Powertech Industries is resuming the state permit process for its proposed Dewey-Burdock Uranium mine north of Edgemont. The mine would use the in-situ leach method used at the Crow Butte Mine near Crawford
Powertech, now a subsidiary of Canadian-based Azarga Uranium, began applying for permits and licenses in 2013, but all parties agreed to table the state permit process until final decisions were made on federal permits.
The last of the federal permits were approved last November, leaving 3 state permits: the groundwater discharge plan, water rights permit, and large-scale mine plan. All would be from the merged Dept of Agriculture and Natural Resources.
Powertech has been granted a status hearing at tomorrow’s state Water Management Board meeting in Pierre where it would update the board on its federal permits and in turn get guidance on resuming the state permit process.
Powertech has leases for mineral or surface rights for nearly 17,000 acres but need the water rights permit to operate. It’s asking for up to more than 9,000 gallons a minute from 2 aquifers that also provide water to Edgemont and Hot Springs.
Most of the water would be recycled, but over 52-million gallons would be used to produce more than 14-million tons of uranium over the projected 14-year life of the mine, which opponents say will destroy the area’s water supply.
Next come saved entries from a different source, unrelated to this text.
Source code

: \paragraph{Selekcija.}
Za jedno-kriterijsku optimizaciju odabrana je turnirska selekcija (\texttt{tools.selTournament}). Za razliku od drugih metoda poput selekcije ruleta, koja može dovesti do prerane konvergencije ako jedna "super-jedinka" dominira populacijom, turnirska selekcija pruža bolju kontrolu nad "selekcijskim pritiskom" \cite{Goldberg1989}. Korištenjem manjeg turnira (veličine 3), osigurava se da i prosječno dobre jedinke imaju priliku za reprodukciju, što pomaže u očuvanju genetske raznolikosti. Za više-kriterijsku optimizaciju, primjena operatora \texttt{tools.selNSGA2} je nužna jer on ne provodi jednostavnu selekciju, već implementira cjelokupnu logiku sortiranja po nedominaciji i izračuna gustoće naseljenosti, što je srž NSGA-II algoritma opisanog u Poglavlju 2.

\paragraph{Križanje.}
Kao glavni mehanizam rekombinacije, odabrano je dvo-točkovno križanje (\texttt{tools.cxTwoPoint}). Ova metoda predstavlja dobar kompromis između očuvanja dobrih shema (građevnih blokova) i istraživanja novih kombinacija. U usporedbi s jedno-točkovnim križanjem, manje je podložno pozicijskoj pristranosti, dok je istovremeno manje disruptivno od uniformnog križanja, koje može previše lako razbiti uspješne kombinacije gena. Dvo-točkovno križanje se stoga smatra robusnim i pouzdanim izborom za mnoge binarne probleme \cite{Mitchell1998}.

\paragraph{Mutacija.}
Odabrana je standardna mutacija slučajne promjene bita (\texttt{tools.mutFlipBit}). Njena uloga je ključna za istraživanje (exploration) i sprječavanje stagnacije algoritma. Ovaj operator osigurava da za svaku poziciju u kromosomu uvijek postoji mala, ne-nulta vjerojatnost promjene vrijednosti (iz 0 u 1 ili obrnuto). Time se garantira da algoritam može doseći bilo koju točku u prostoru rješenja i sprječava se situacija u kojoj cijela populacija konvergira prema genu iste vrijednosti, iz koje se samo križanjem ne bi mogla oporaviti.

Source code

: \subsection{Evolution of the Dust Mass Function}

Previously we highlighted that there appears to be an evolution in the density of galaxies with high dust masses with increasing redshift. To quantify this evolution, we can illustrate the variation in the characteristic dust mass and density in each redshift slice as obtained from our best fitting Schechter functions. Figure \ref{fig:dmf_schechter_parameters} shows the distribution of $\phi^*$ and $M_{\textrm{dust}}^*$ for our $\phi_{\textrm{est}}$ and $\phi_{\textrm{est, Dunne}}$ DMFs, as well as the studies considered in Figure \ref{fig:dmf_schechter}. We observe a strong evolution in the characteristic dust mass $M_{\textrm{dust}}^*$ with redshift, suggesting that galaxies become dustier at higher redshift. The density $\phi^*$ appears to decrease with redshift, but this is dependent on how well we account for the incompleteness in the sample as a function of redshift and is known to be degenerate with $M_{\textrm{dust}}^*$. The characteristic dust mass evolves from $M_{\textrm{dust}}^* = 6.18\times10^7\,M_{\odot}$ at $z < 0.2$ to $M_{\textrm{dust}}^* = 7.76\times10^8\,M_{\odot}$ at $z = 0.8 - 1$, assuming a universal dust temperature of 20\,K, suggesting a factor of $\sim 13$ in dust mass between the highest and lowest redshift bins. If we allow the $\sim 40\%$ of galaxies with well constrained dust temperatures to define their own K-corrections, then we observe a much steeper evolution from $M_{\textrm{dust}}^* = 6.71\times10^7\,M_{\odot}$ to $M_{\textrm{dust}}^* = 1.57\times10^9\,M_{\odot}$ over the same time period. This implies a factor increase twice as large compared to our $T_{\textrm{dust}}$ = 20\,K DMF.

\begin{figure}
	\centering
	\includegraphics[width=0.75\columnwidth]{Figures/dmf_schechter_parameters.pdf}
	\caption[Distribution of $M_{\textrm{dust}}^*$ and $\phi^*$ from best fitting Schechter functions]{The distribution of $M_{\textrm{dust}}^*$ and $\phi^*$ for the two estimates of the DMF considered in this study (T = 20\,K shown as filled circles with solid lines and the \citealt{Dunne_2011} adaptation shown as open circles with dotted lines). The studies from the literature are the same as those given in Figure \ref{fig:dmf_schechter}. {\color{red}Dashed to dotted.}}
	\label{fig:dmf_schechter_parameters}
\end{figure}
Edgemont rancher Susan Henderson is a formal opponent or intervener in the permit process told the Rapid City Journal the uranium mine will “probably destroy” Fall River County while benefiting none of its residents.
In-situ mining pumps a chemical solution similar to bicarbonate of soda into an aquifer to dissolve the uranium deposits, then pumps out the water for processing to remove the uranium.